A 2020 Vision of UK Civil Society

Tuesday 25th June 2019 by John Griffiths

To coincide with London Funders’ publication of our Review of Reviews, Rocket Science’s London Director, John Griffiths, reflects on what Brexit really means for UK civil society and some implications for its funders . . .

“No man is an island entire of itself; every man is a piece of the continent, a part of the main.”

These words of the metaphysical poet and one-time Dean of St Paul’s Cathedral, John Donne, have never had more portent as we prepare to leave the European Union. What on the morning of 24th June 2016 might have seemed a knee-jerk act of political protest, has exposed deep-seated socio-economic divisions throughout the land, as well as between the capital city and the rest of the country. Recent analyses of the implications for the UK of the Brexit vote show that this is not a time for London’s “splendid isolation.”

The UK’s decision to leave the EU proved to be the cue for a lengthy bout of self-analysis and enquiry. The last two years have seen an outpouring of reports looking at different aspects of the condition and future of Britain. They explore the changes required to our democracy, education and economy in order to confront the biggest challenges facing the country today. Inequality, the focus of a new 5-year inquiry by the Institute of Fiscal Studies, is consistently identified as the greatest.

What is absent from these assessments is any significant contradiction to the narrative of an irrevocably shrunken state unable to cope with rising demographic pressures and social demand. The contract which underpinned the welfare state for over 70 years appears broken. That in exchange for taxation and personal responsibility government will provide for its citizens “from cradle to grave”. In their search for an alternative system, the reviews share a certain optimism that a more inclusive UK civil society is key to achieving a new form of lasting social settlement. One no longer synonymous with a “third sector” but also embracing business.

Another recurring theme of these analyses is the growing significance of place as the focus for policy making and social innovation in communities. Following more than two decades of devolution and localism, the government’s Civil Society Strategy (2018) gives substance to the belief that “people best placed to drive forward local and sustainable economies are those who live, work and do business in them.”

This is a policy trend which is likely to strengthen following our eventual exit from the EU. Once government defines its idea of “double devolution” and certain powers and funds are repatriated. Several high-profile foundations, as well as the tellingly re-named National Lottery Community Fund, are already taking a more place-based approach to their funding in order to stimulate social action, coordinate investment and unlock local assets. They seem to be tapping into the popular urge to re-establish feelings of community in an increasingly atomised society, one in which people look to place as a way of reaffirming their identity and a sense of belonging.

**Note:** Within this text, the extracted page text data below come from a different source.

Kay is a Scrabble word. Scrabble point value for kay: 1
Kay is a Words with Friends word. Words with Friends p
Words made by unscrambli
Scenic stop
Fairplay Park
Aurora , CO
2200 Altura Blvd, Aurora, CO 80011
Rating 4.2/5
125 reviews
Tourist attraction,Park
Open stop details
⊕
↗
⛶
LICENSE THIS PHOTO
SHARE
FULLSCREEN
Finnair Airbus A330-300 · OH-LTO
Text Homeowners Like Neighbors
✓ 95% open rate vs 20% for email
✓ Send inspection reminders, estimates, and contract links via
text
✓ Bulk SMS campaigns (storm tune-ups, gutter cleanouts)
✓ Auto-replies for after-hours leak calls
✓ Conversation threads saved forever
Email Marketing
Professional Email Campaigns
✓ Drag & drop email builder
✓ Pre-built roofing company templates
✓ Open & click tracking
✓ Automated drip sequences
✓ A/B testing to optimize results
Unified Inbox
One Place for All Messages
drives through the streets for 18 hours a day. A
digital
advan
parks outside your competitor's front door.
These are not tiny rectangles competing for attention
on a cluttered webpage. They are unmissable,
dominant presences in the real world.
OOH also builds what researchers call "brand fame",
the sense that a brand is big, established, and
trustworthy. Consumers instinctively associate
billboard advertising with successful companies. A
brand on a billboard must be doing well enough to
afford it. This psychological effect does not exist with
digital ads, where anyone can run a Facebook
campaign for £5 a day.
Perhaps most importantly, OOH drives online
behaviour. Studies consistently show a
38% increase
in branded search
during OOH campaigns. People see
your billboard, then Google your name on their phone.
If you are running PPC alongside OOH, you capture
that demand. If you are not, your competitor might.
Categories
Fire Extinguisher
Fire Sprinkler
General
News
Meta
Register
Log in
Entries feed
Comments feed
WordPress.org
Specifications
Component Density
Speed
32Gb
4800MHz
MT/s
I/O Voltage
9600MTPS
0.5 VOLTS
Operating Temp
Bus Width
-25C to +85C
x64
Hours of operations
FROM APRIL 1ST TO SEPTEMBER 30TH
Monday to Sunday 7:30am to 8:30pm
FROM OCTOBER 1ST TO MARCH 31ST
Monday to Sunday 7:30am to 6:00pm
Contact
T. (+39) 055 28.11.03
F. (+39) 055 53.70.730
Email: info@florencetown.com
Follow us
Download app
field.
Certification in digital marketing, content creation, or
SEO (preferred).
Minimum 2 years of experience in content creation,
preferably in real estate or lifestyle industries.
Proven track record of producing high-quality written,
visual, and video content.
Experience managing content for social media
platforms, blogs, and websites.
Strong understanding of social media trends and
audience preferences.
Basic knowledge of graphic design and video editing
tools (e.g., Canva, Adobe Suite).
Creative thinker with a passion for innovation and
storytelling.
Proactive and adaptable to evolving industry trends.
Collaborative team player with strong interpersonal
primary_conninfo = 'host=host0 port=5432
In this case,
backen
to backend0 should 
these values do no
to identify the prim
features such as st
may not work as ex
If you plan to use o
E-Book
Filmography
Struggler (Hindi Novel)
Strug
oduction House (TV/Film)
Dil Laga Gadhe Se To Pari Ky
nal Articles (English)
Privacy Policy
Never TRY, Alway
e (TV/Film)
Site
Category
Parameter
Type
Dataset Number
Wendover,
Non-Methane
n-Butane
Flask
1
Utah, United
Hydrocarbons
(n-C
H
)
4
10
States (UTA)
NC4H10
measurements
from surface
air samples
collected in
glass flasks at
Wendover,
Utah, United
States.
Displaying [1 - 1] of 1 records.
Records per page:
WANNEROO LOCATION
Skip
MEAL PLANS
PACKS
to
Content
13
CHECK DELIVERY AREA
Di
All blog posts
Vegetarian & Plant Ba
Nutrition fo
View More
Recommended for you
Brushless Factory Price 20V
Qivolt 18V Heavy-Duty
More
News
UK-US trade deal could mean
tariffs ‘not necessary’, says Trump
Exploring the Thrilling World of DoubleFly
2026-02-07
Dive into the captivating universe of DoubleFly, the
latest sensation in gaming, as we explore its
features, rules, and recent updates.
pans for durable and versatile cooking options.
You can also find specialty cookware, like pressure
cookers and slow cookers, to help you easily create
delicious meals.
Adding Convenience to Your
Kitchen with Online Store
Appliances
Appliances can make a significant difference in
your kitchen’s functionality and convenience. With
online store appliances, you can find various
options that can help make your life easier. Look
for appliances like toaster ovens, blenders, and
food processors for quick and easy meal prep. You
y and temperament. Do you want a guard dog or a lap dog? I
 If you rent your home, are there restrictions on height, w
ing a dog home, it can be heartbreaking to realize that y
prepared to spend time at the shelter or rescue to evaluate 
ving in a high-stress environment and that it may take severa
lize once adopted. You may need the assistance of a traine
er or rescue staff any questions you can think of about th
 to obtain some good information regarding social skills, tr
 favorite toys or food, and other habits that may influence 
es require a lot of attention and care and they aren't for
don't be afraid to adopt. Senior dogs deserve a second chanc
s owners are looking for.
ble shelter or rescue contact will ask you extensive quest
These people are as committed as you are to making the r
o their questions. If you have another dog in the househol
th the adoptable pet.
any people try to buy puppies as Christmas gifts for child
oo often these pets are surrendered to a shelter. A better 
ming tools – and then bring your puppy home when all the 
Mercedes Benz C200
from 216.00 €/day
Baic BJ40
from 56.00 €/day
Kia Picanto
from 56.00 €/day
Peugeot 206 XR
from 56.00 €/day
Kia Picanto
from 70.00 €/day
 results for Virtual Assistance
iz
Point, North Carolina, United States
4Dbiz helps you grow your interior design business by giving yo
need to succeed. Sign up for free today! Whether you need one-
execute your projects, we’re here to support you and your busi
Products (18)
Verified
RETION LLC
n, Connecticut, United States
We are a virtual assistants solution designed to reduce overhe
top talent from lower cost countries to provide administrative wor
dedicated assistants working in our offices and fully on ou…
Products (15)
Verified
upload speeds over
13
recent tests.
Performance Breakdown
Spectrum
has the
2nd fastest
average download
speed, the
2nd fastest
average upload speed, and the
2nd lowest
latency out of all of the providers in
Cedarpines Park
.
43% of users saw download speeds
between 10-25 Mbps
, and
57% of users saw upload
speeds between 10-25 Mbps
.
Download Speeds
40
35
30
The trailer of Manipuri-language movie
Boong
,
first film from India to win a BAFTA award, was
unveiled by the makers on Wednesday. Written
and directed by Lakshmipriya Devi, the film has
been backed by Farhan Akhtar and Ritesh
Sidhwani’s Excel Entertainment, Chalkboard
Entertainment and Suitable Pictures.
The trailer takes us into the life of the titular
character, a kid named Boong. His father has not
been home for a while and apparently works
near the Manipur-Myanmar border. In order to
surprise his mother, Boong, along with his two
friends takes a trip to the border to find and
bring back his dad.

Understanding the current zeitgeist, of which the process of Brexit is more a symptom than a cause, offers some pointers to funders’ future priorities. In what is an increasingly fractured country, there are two fissures which stand out.  

One is the growth in both income and wealth inequality between the richest and the poorest in UK civil society, indicators which are particularly pronounced within London. The other is the increasing divide between capital and country.

Debates about the future sustainability and fairness of London have tended to focus on the striking narrative of “a tale of two cities.” This can hide the degree to which there is also a widening schism between London and the rest of the country. Analysis of the geographical differences in the result of the 2016 EU referendum, for example, has identified the mounting resentment about the capital’s preferential policy treatment, the disproportionate levels of public spending and its growing levels of individual and corporate wealth. Differences in personal wealth, and hence individuals’ life chances, between the capital and the rest of the UK are the biggest of any country in Europe.  As the Social Mobility Commission has pointed out, children going to school in Westminster and receiving free school meals are five times more likely to go to university and then on to good jobs in London, than children elsewhere in the country.

An important corollary of forums like London Funders’ providing a safe space for collaboration, is that their members appreciate the opportunity and value of being challenged. These reviews’ widening of the parameters of a modern civil society, to include business when it acts for a social purpose, means that a forum’s membership needs to reflect the cross-sectoral nature, the range of place-based and community interests, and the sheer diversity of civil society.

The risk is that narrow or unrepresentative membership creates an echo chamber, with insufficient capacity or courage to address fully the challenges set out, for example, by Julia Unwin’s Inquiry, which envisions UK civil society thriving only as result of our collective willingness to redefine difficult concepts of Power, Accountability, Connection and Trust. 


John Griffiths is a Director of Rocket Science and a Trustee of London Funders, a membership network for funders and investors in London’s civil society.